Cuatro: Por lo dicho, es claro que éste es un drama. Realmente. O, si somos precisos, es una obra de teatro filmada, un unipersonal de Ortiz con cámara en los alrededores. Este no es un juicio de valor (pues hay gran “cine teatral”) y más bien una descripción: las repeticiones, el casi ininterrumpido balbucear del o de la protagonista, las inflexiones del monólogo, su inscripción espacial: todo nos recuerda al teatro.

Cinco: Uno de los problemas de El juego de la araña y la mariposa radica precisamente en el intento de hacer de ella una propuesta menos teatral: por un lado, tenemos el cuasi monólogo de Ortiz, intenso y saturado en sí mismo; por el otro, el esfuerzo por otorgarle a ese material teatral una textura cinematográfica: de ahí deriva acaso su montaje rápido y entrecortado, sus excesos en el uso de los primerísimos planos (que en el teatro no existen), las distorsión fotográfica,  la cámara rápida. Acabamos con dos películas, una interfiriendo en la otra: el unipersonal de Ortiz y el ejercicio, algo disperso y confuso, de Sarabia,  a la búsqueda siempre de sorprendernos con cuanto recurso visual se le ocurre.

Seis: Organicé una brevísima encuesta sobre la película. Mi muestra se redujo a mi señora esposa, así que puedo copiar su respuesta completa: “Es como una de esas películas francesas, algo mala, pero francesa”. Con lo de “pero francesa”, resume lo que aquí he llamado la “ambición no ilusoria” de la película. Y con lo de “francesa algo mala”, la saturación que, a ratos, amenaza con ahogarla.

Siete: Películas como El juego de la araña y la mariposa parten de una sospecha: desconfían de aquello que pasa o no pasa frente a la cámara, desconfían de la  imagen, desconfían de los diálogos, desconfían del mundo.

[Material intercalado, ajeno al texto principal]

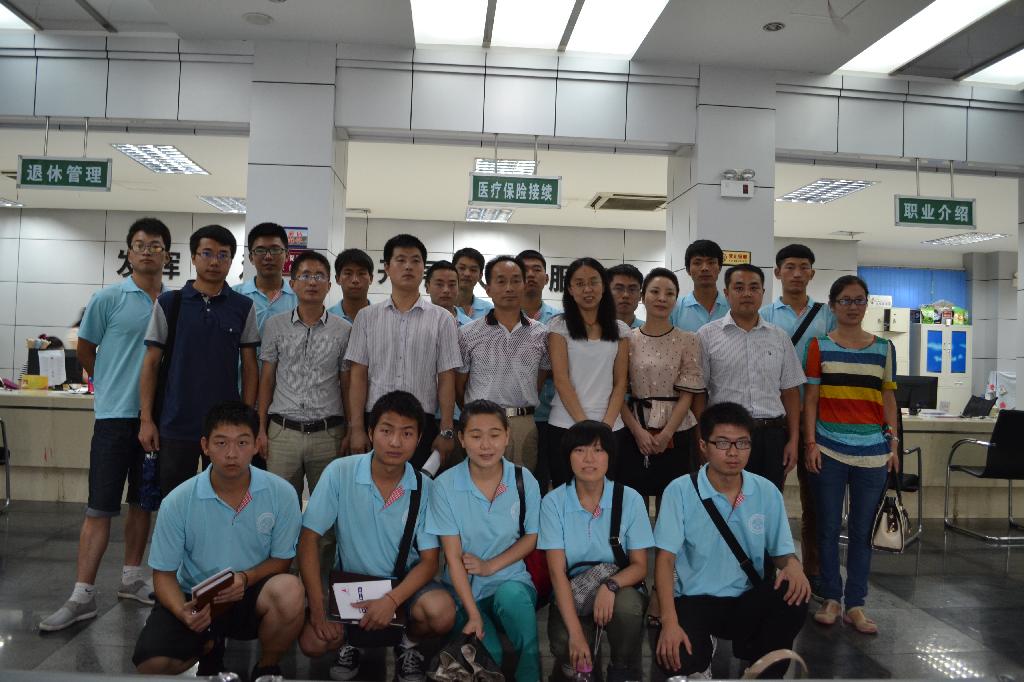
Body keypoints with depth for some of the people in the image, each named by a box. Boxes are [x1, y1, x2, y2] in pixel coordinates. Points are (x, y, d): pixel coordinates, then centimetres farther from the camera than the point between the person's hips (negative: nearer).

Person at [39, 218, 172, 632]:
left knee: (142, 501, 13)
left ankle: (131, 578, 26)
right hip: (115, 414, -3)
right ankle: (83, 595, 4)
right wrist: (112, 386, 12)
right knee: (101, 506, -2)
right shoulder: (108, 299, -3)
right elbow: (85, 351, 7)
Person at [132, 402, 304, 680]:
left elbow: (281, 559, -2)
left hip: (252, 595, -1)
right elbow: (164, 573, -4)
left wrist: (246, 578, -22)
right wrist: (181, 611, -24)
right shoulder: (178, 502, -12)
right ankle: (209, 647, 14)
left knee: (289, 591, -34)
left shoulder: (281, 494, -14)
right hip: (197, 598, 1)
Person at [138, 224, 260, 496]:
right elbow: (151, 363, 4)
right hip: (176, 425, 0)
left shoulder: (243, 307, 3)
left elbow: (249, 368, 4)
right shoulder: (168, 303, 2)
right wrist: (146, 419, -2)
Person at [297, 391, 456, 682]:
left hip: (404, 582, 1)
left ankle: (409, 643, 8)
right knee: (312, 642, -25)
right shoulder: (340, 473, -15)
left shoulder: (425, 488, -11)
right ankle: (349, 642, 12)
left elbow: (428, 561, -8)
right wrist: (318, 607, -17)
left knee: (442, 612, -29)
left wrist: (392, 600, -25)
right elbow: (309, 538, -11)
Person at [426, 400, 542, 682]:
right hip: (464, 588, -1)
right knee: (487, 654, -28)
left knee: (511, 595, -34)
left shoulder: (524, 481, -4)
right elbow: (453, 556, -9)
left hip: (510, 581, 2)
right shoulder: (445, 485, -10)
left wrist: (490, 566, -10)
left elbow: (531, 538, 6)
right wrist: (473, 614, -16)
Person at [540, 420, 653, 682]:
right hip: (572, 593, -1)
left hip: (619, 587, 1)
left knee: (626, 605, -33)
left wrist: (611, 585, -28)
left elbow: (640, 566, -5)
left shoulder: (630, 499, -8)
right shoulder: (554, 502, -9)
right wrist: (576, 633, -25)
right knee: (564, 645, -30)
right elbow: (557, 571, -14)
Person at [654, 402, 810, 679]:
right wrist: (669, 621, -22)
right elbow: (665, 558, -11)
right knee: (677, 660, -30)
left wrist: (792, 564, -17)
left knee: (794, 596, -28)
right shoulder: (680, 491, -10)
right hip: (695, 601, -3)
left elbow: (781, 551, 9)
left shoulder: (767, 492, 0)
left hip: (748, 601, 3)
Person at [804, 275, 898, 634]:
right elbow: (810, 397, 1)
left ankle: (855, 604, 18)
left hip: (872, 450, 2)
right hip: (829, 449, -2)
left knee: (863, 530, 7)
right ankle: (831, 598, 20)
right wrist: (810, 443, -5)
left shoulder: (883, 348, 8)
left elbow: (888, 398, 10)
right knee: (828, 527, 6)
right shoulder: (820, 346, 2)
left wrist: (894, 443, 4)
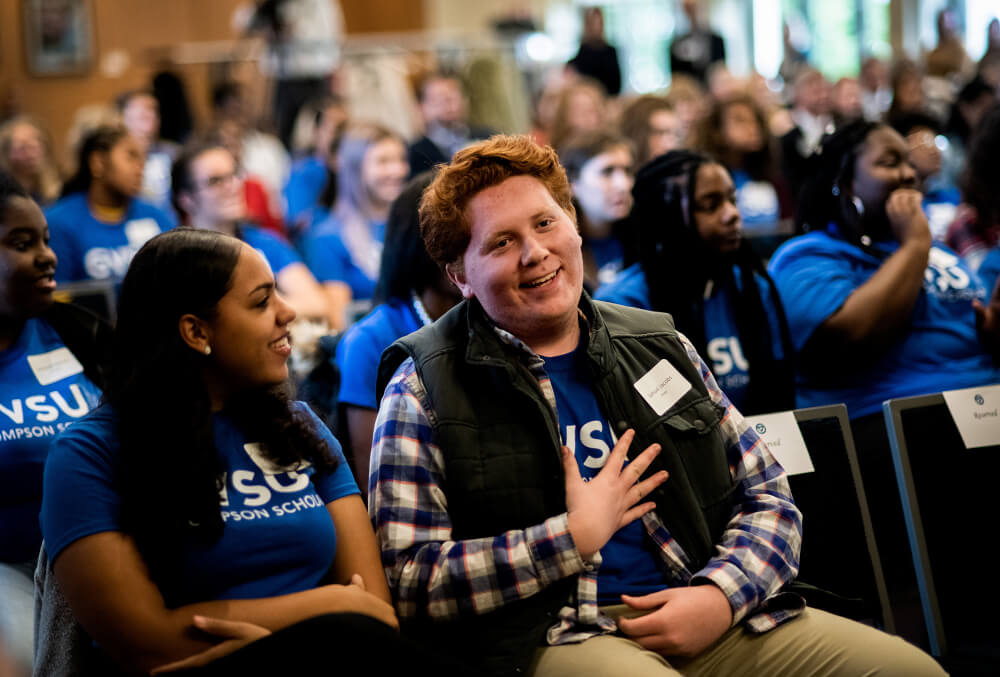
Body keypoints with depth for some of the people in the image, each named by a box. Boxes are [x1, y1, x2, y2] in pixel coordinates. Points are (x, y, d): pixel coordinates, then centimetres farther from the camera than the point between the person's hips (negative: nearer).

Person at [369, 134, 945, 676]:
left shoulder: (659, 347, 18)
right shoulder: (425, 387, 3)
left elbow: (768, 496, 17)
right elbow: (406, 581, -6)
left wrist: (721, 594, -4)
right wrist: (574, 536, -9)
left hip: (709, 616, 6)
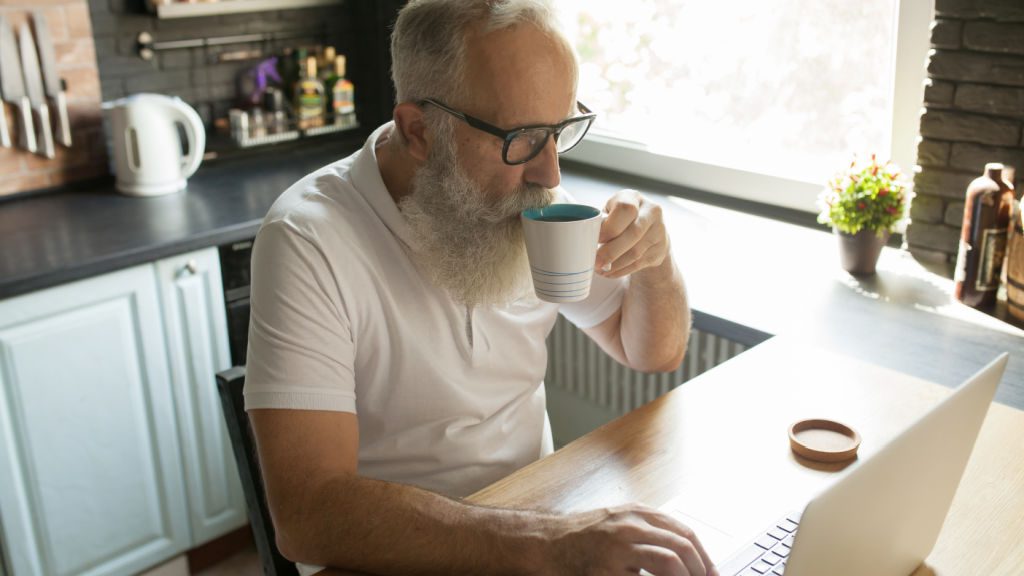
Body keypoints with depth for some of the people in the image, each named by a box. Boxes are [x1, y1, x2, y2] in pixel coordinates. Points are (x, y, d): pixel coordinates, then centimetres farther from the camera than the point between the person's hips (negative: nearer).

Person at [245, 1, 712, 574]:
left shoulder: (533, 203, -3)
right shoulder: (309, 241, -21)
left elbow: (654, 352, 9)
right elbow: (308, 512, -28)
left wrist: (655, 263, -12)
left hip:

Las obsesiona la necesidad de amontonar sentidos, sobredeterminarlos hasta la configuración de un barroco de bazar. Son construidas (estas películas) desde la ansiedad del que se siente estafando al público si no le ofrece diez cosas a la vez, lanzándole signos y sentidos como por ventilador. (La película, para asegurarse de decir “más”, hasta incluye una secuencia carnavalesca, parodia gruesa y torpe de la televisión).

Ocho: Los mejores momentos de la película son sus descansos. Por ejemplo: La hija prostituta y abusada  (la solvente Inés Copa) está sentada en la plaza de San Francisco, muy temprano en la mañana: bandadas de palomas giran, se acercan, se alejan. Hermosa escena que nos permite un respiro. Porque a ella y a nosotros nos espera el regreso a la película, es decir, a Jorge Ortiz y su asfixiante unipersonal.

Y medio: Pese a todo, y así sea sólo por eso, en ningún momento nos arrepentimos de compartir estos noventa minutos con Jorge Ortiz, que es aquí un cautivante Norman Bates alteño.